Dublin City Council is proposing to continue charging motorists to cross the East Link Toll Bridge after the 30-year
private contract comes to an end.
Councillors will be asked to decide whether to end tolls on the bridge, in place since 1984, or keep the cash for the council when the contract ends next year.
City engineer Michael Phillips will next week recommend that councillors choose to retain the €4.2 million in annual toll revenue. The bridge, which was opened in 1984 by the then taoiseach Dr Garret FitzGerald, was Ireland's first toll bridge under a public private partnership.
Operated the toll
National Toll Roads operated the toll since the bridge was constructed until 2010 when it sold the rights to Dutch company DIF.
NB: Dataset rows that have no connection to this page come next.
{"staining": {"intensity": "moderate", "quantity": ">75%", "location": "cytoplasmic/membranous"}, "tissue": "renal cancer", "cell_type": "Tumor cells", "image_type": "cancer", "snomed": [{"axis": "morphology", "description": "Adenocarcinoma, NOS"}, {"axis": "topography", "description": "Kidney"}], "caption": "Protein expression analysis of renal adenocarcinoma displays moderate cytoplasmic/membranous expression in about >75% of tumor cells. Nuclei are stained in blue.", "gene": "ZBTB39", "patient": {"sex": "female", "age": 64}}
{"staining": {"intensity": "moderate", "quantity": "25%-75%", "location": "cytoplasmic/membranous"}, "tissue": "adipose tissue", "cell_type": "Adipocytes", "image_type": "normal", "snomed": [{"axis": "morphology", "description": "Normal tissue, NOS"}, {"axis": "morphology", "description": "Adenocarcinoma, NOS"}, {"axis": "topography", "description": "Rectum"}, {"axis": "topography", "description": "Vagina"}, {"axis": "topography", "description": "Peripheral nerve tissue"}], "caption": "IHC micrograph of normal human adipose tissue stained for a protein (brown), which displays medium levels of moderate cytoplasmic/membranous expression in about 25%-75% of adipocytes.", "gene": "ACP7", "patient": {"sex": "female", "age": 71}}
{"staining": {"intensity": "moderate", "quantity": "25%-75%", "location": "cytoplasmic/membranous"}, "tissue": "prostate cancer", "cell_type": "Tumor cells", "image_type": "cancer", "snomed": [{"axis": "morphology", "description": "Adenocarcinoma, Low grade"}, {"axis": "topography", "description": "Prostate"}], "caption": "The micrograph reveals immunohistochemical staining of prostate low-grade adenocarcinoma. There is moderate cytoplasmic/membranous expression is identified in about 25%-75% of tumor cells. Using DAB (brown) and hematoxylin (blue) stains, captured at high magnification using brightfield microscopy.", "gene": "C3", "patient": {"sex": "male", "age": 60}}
Last year the toll generated a net profit of €4.2 million, 58.34 per cent of which went to DIF, 25 per cent to the Dublin Port Company and 16.66 per cent to the council. Out of the council's share it had to pay out €600,000 in rebates to hauliers who have no option but to use the bridge because of the ban on five-axle lorries on city streets.
Once the public-private partnership contract ends, the council would get to keep all the profits, Mr Phillips said.
“100 per cent of the profits from the toll facility would now accrue to DCC as the other two parties to the current arrangement, Dublin Port Company and DIF, would no longer have any involvement.”